Posted on 1/18/23 at 9:47 pm to philter
That's a defensible position. The previous fastest bench-to-widespread available vaccine was 4 years (I think mumps vaccine), but you see medical research repeatedly that gets disseminated and acted on early due to dramatic benefits. You had not one, but two new vaccines with >90% effectiveness against the original strain in the context of a disease in which relatively few people had natural immunity and there were only experimental use treatments. That would be a very hard sell not to bring to the public in the context of an ongoing pandemic that even now is killing several hundred people a day. Meanwhile, the long-term side effects just don't tend to be seen in cases where there isn't much acute vaccine harm. This wasn't like we were giving people attenuated COVID like in early polio vaccines.
This post was edited on 1/18/23 at 9:49 pm
Posted on 1/18/23 at 10:01 pm to TigerDoc
quote:
The dramatic claims, OTOH,
You keep doing these straw man shifts. People talk about why the public is skeptical and you respond talking about anti-vaxxers and people making affirmative claims. Nobody denies that those people exist, but their existence does NOT explain why so many folks who don't fit either description are skeptical and no longer trust the authorities when it comes to covid. Skeptical does not mean "OMG the clot shot will kill you!".

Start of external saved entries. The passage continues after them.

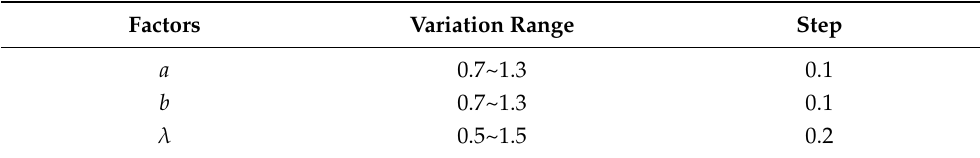
Table 1. Factor levels of the single factor test.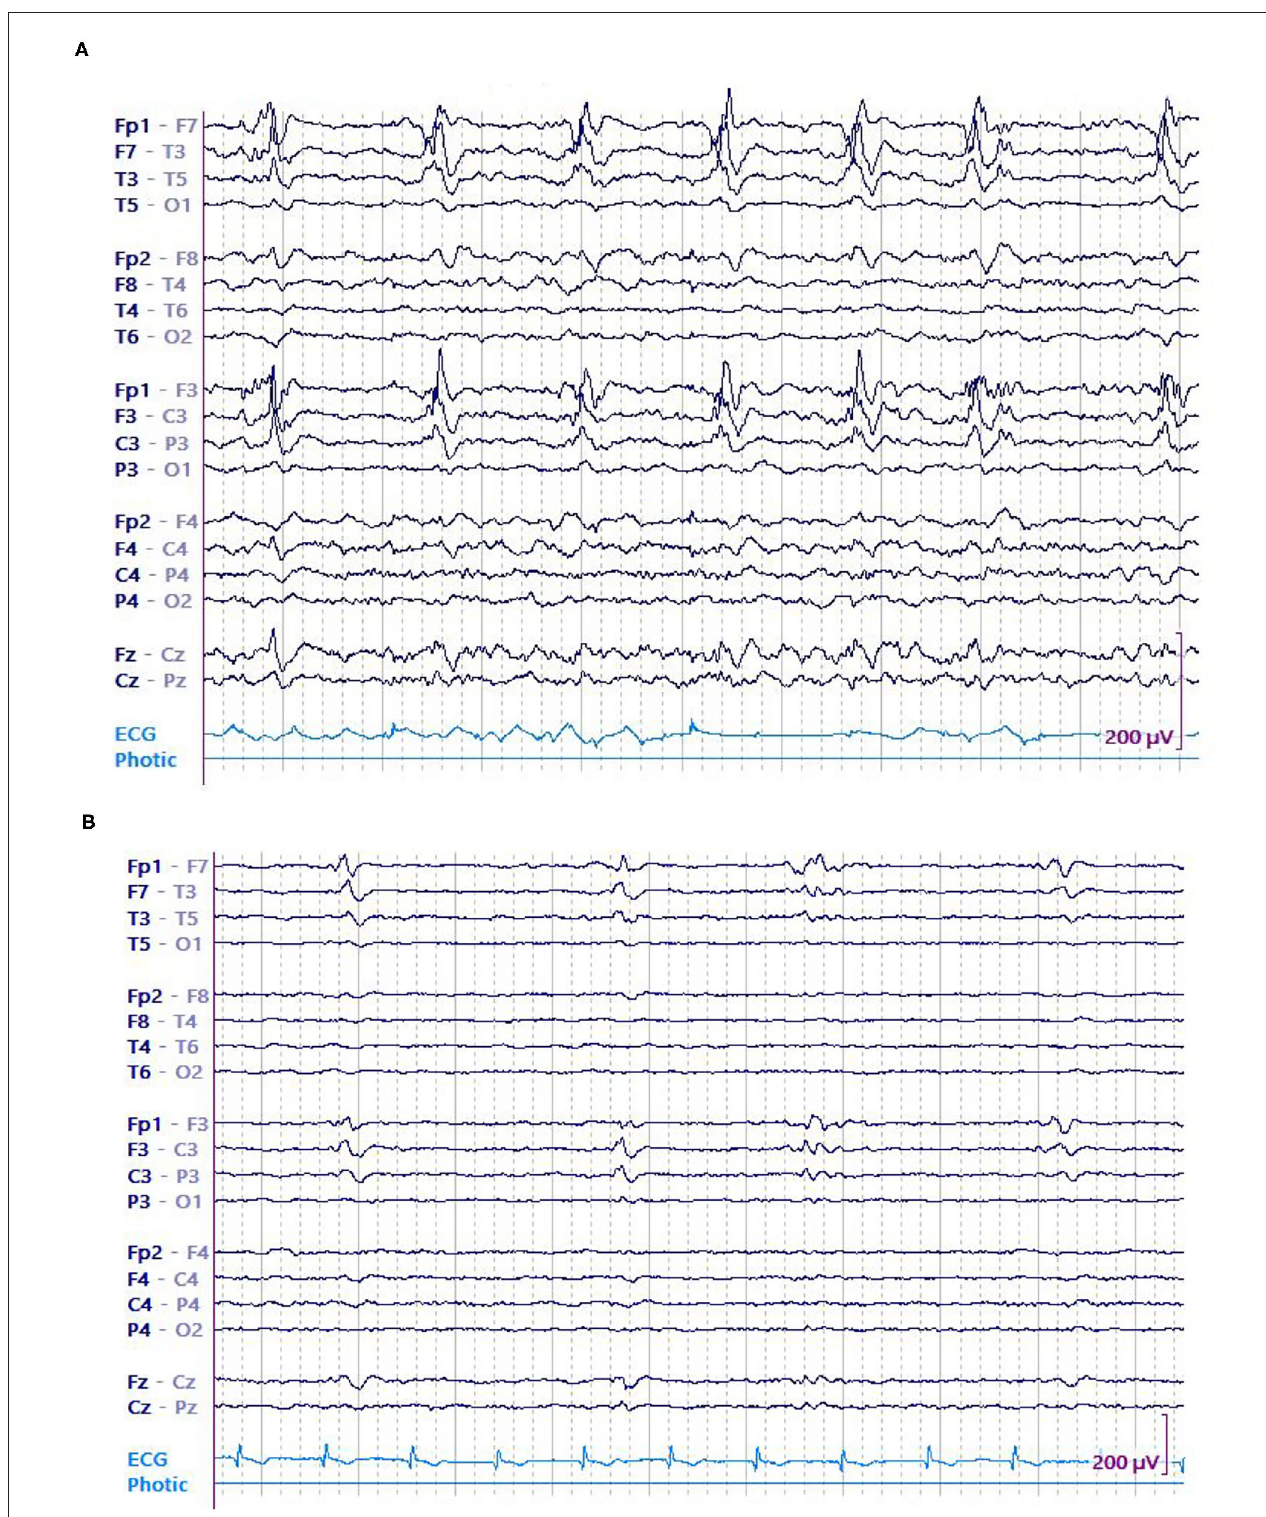
FIGURE 3 | A 74 y/o gentleman with history of left frontoparietal crani for resection of the tuberculum sella meningioma a month earlier presented with dysarthria and underwent continuous EEG (cEEG) monitoring. EEG showed continuous high amplitude left frontal LPDs occurring at 0.5Hz that evolved into recurrent left sided electrographic seizures. Patient was started on anti-seizure medications including levetiracetam, lacosamide, fosphenytoin, and clobazam. His seizures resolved eventually and LPDs decreased in amplitude concurrent with resolution of seizures. (A) LPDs in epoch with seizure. (B) LPDs in epoch without seizure.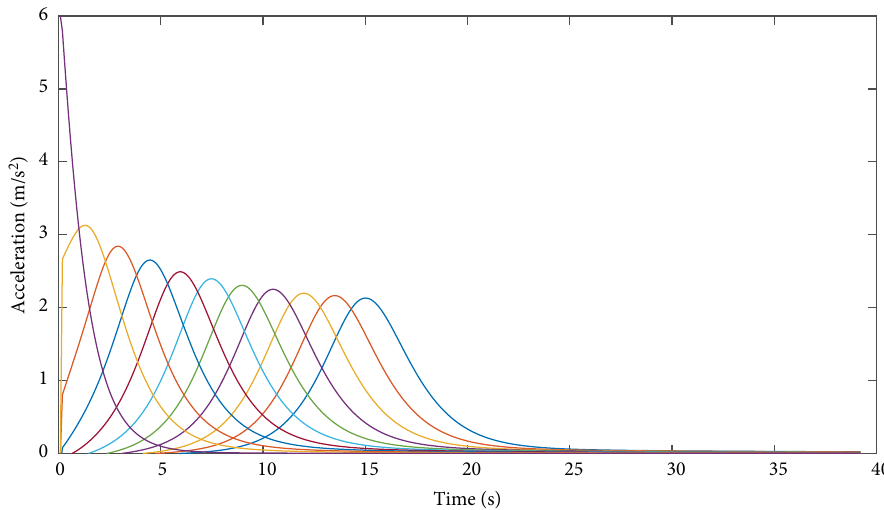
Figure 1: Acceleration of unobstructed leading vehicle and its following vehicles in AMD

I realize you think it's all a messaging problem but the facts just don't support that.
Posted on 1/18/23 at 10:14 pm to LSUAlum2001
quote:
re-racked a 255lb S2OH lift to the front rack on Sunday and felt my whole sternum crack like I was being adjusted by a Chiropractor.
I must have done something to mine some while back. Some mornings when I wake up and stretch, mine pops just like other joints.
Posted on 1/18/23 at 10:24 pm to Flats
It's a messaging problem and social-epistemic. People are acquiring bad beliefs through trust in social networks that aren't well-structured for vetting facts.